* PROBLEM TO WORK ON *
Return exactly those lines of the material below that fall between the line holding "Haematoxylin and eosin" and the line holding "Reviewer comment on", inclusive.

* SOURCE MATERIAL *

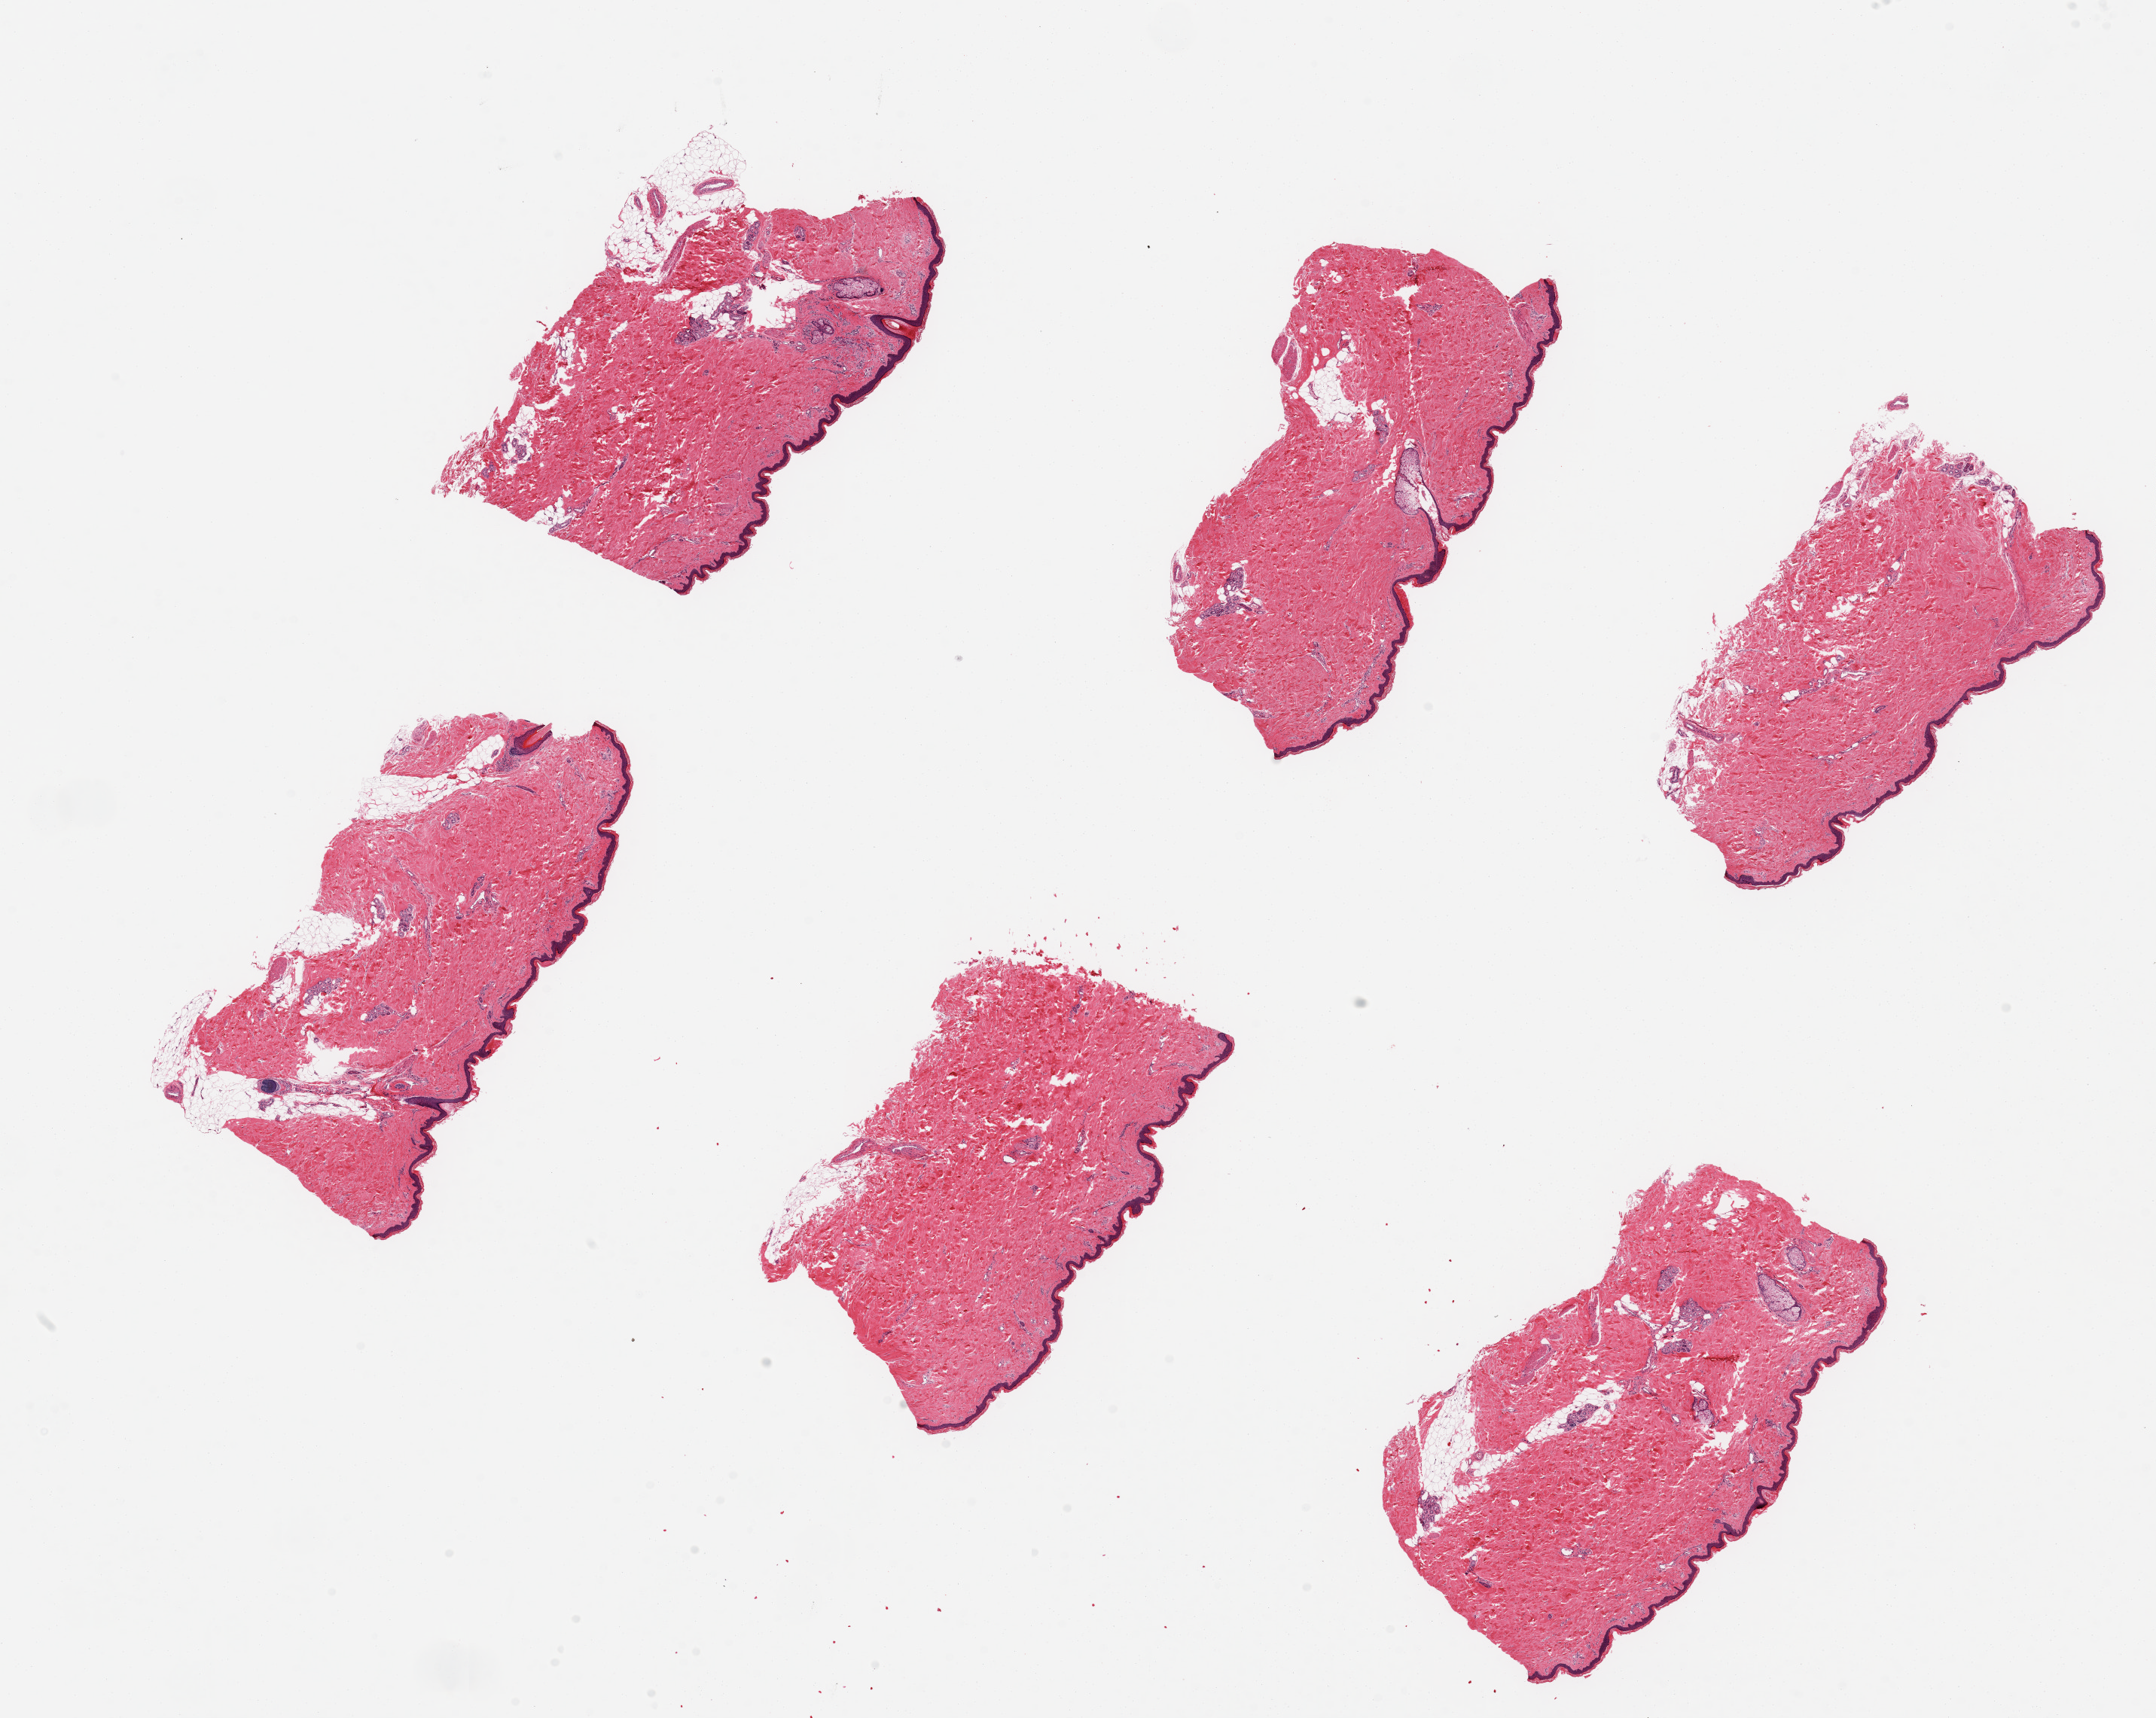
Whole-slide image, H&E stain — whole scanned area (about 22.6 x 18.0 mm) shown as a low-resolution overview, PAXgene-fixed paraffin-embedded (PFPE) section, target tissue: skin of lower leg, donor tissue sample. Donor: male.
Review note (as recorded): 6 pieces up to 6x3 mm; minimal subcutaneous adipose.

==

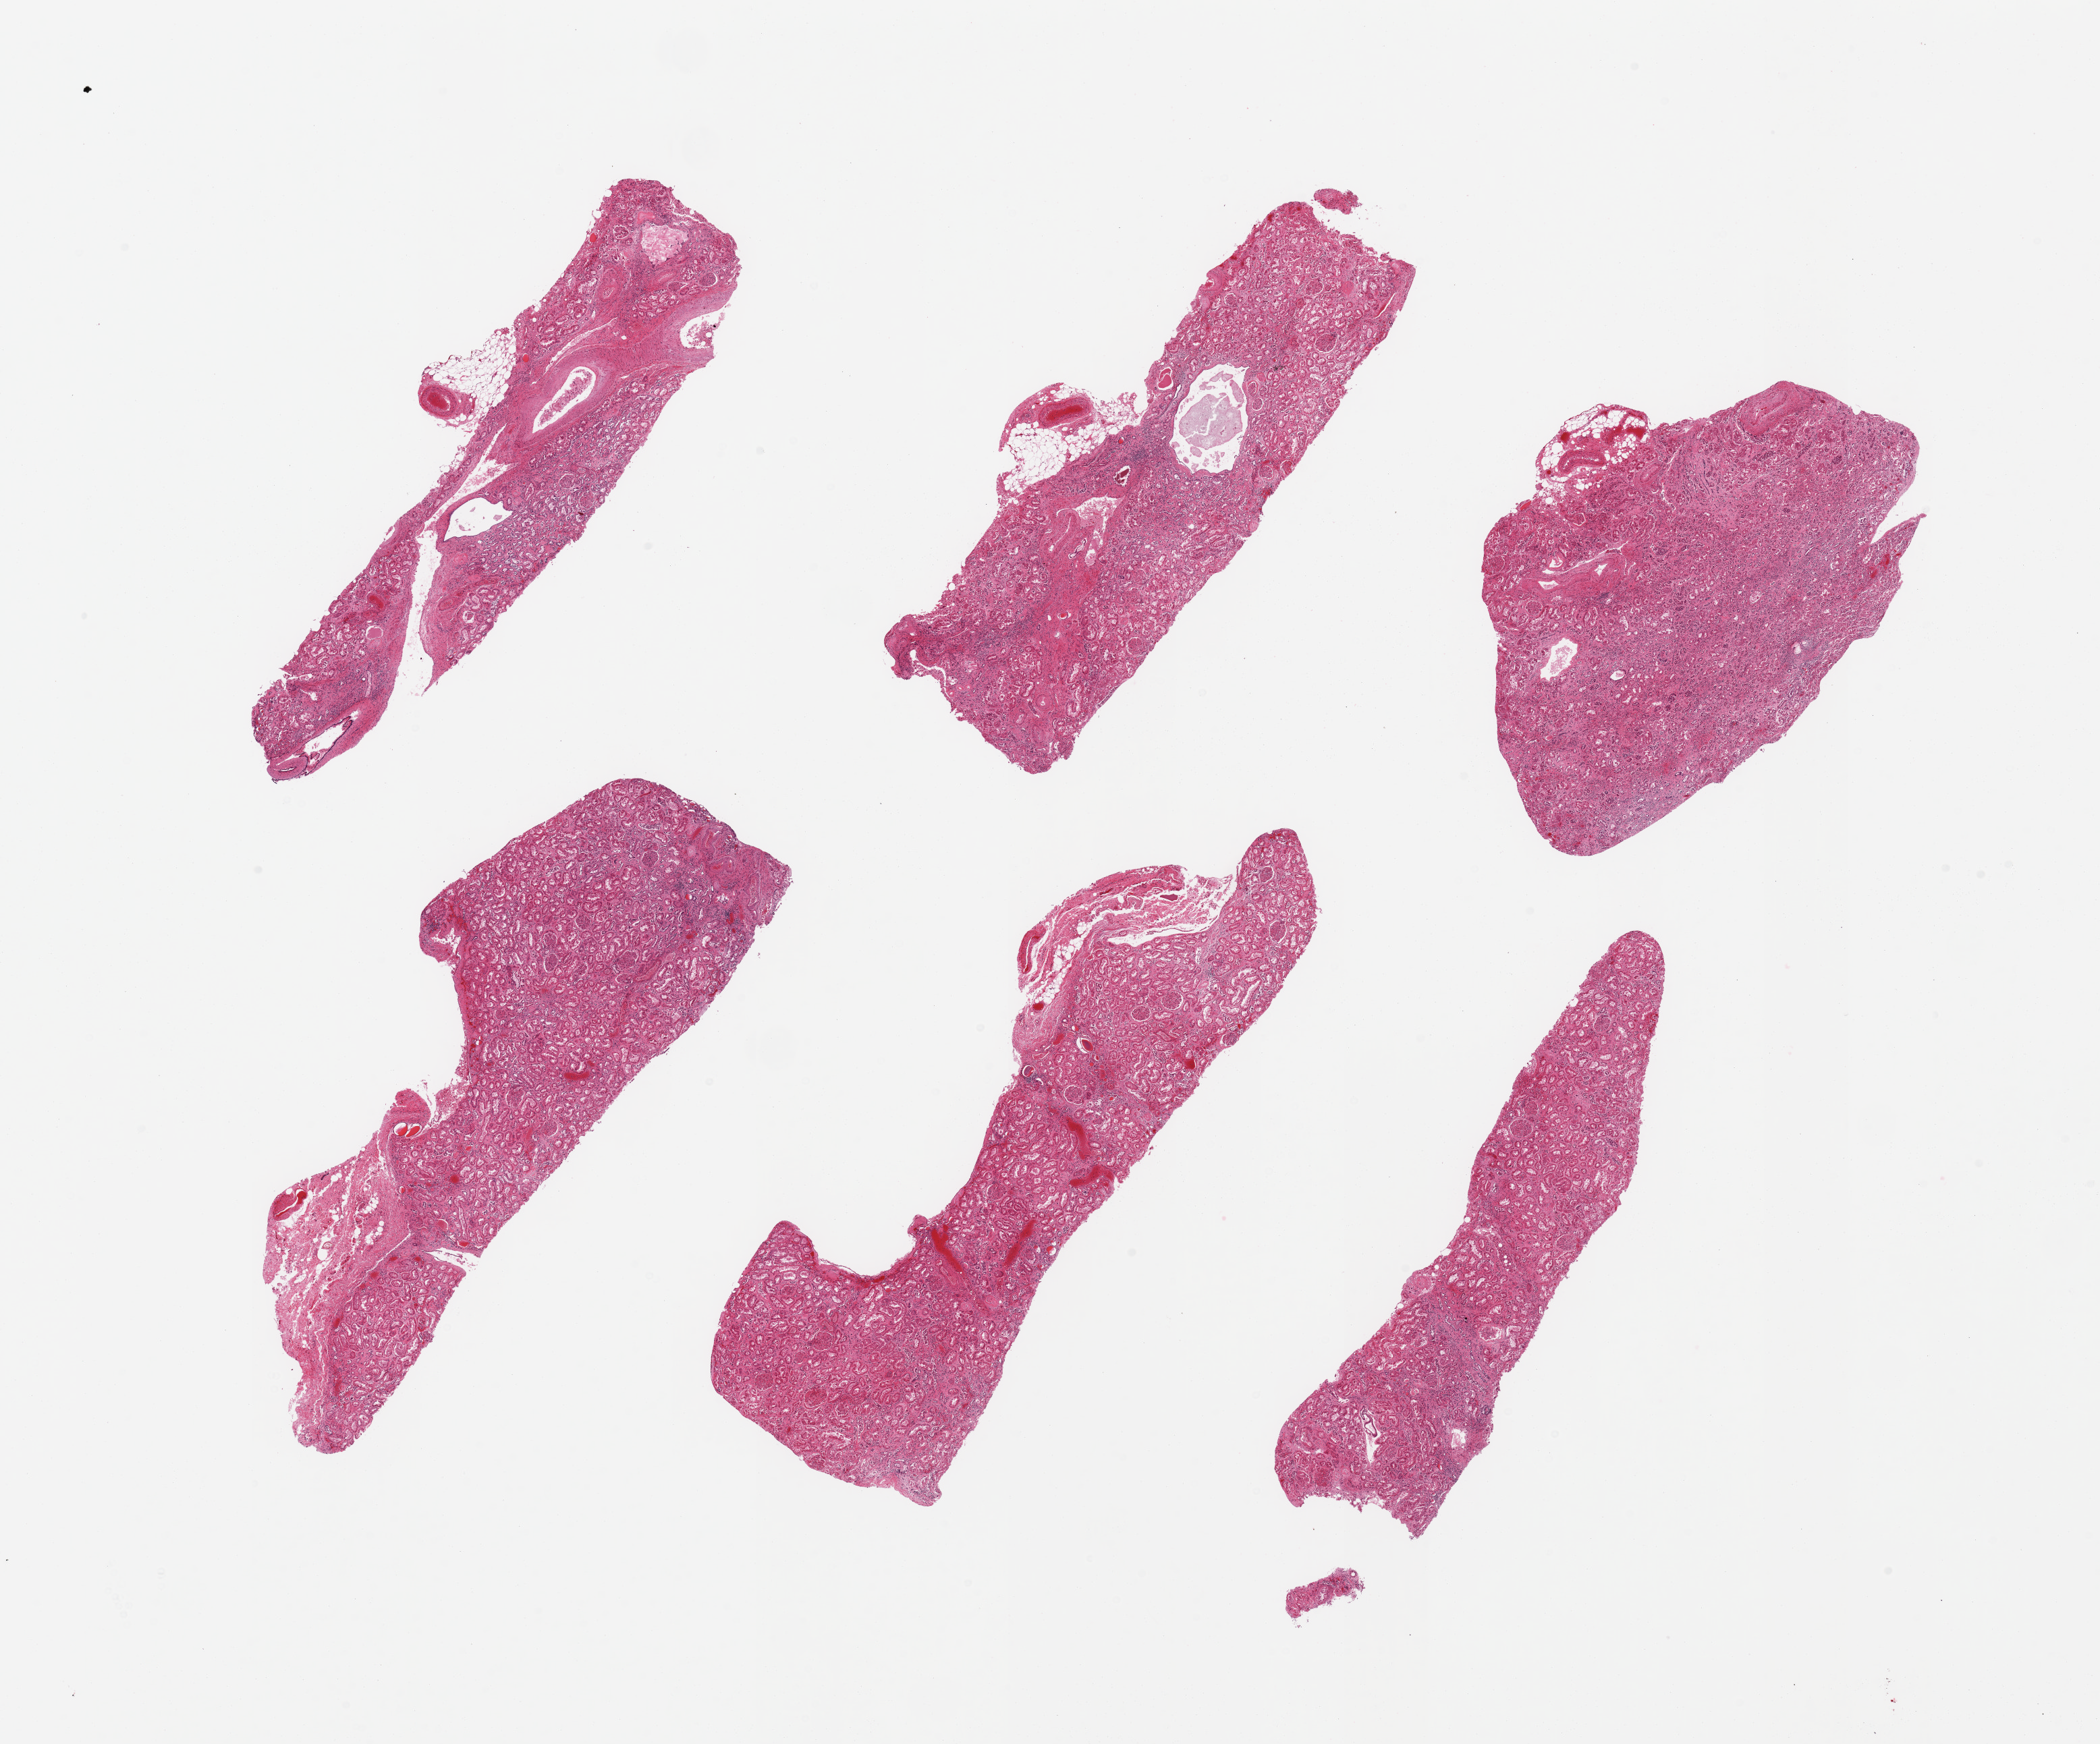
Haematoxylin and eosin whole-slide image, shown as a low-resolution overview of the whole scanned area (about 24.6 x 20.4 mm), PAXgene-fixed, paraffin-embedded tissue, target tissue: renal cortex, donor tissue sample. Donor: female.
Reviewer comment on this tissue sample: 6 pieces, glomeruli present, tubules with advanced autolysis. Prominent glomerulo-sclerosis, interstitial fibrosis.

* TASK RESPONSE *
Haematoxylin and eosin whole-slide image, shown as a low-resolution overview of the whole scanned area (about 24.6 x 20.4 mm), PAXgene-fixed, paraffin-embedded tissue, target tissue: renal cortex, donor tissue sample. Donor: female.
Reviewer comment on this tissue sample: 6 pieces, glomeruli present, tubules with advanced autolysis. Prominent glomerulo-sclerosis, interstitial fibrosis.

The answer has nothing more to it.